**Exercise goal**
Each entry that follows should be given again word for word; please leave out its pictures.

**Data provided**
==========
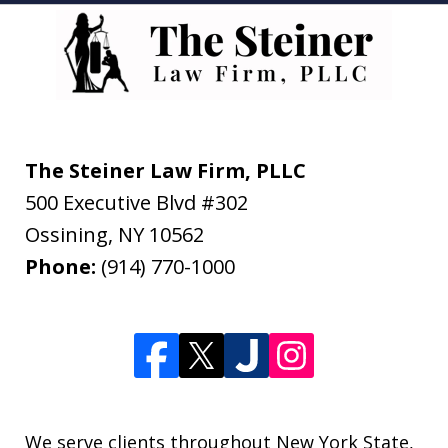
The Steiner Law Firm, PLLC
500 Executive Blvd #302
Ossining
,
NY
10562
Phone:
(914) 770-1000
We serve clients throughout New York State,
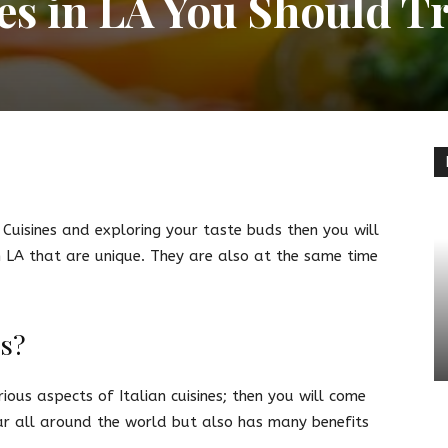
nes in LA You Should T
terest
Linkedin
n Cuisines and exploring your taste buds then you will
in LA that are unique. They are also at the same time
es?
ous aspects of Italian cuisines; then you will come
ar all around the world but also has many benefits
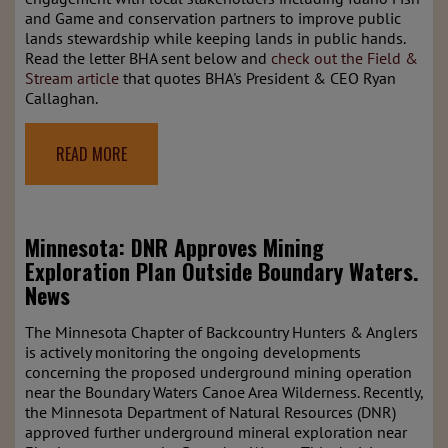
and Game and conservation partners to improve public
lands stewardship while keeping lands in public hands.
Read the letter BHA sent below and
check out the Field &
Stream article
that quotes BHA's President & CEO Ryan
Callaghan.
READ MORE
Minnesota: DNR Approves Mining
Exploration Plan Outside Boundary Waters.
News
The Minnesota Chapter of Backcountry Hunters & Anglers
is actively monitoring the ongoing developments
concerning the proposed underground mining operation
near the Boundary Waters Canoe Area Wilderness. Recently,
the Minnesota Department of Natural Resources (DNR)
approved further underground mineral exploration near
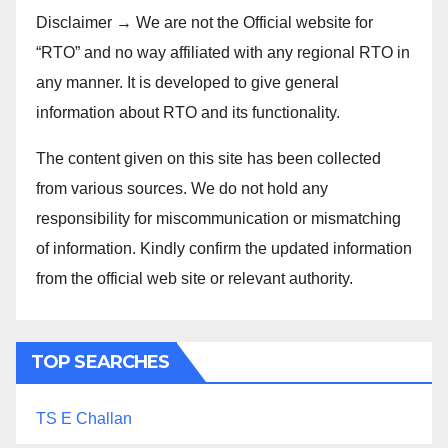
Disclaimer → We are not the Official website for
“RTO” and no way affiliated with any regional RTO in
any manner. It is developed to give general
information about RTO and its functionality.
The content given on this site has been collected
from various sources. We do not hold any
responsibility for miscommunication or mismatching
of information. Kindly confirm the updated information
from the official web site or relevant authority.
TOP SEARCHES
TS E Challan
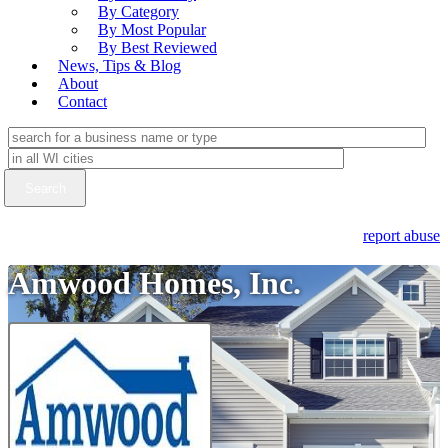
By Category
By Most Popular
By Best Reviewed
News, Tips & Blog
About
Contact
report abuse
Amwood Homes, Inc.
==========
**Result of this exercise**
The Steiner Law Firm, PLLC
500 Executive Blvd #302
Ossining
,
NY
10562
Phone:
(914) 770-1000
We serve clients throughout New York State,
nes in LA You Should T
terest
Linkedin
n Cuisines and exploring your taste buds then you will
in LA that are unique. They are also at the same time
es?
ous aspects of Italian cuisines; then you will come
ar all around the world but also has many benefits
and Game and conservation partners to improve public
lands stewardship while keeping lands in public hands.
Read the letter BHA sent below and
check out the Field &
Stream article
that quotes BHA's President & CEO Ryan
Callaghan.
READ MORE
Minnesota: DNR Approves Mining
Exploration Plan Outside Boundary Waters.
News
The Minnesota Chapter of Backcountry Hunters & Anglers
is actively monitoring the ongoing developments
concerning the proposed underground mining operation
near the Boundary Waters Canoe Area Wilderness. Recently,
the Minnesota Department of Natural Resources (DNR)
approved further underground mineral exploration near
Disclaimer → We are not the Official website for
“RTO” and no way affiliated with any regional RTO in
any manner. It is developed to give general
information about RTO and its functionality.
The content given on this site has been collected
from various sources. We do not hold any
responsibility for miscommunication or mismatching
of information. Kindly confirm the updated information
from the official web site or relevant authority.
TOP SEARCHES
TS E Challan
By Category
By Most Popular
By Best Reviewed
News, Tips & Blog
About
Contact
report abuse
Amwood Homes, Inc.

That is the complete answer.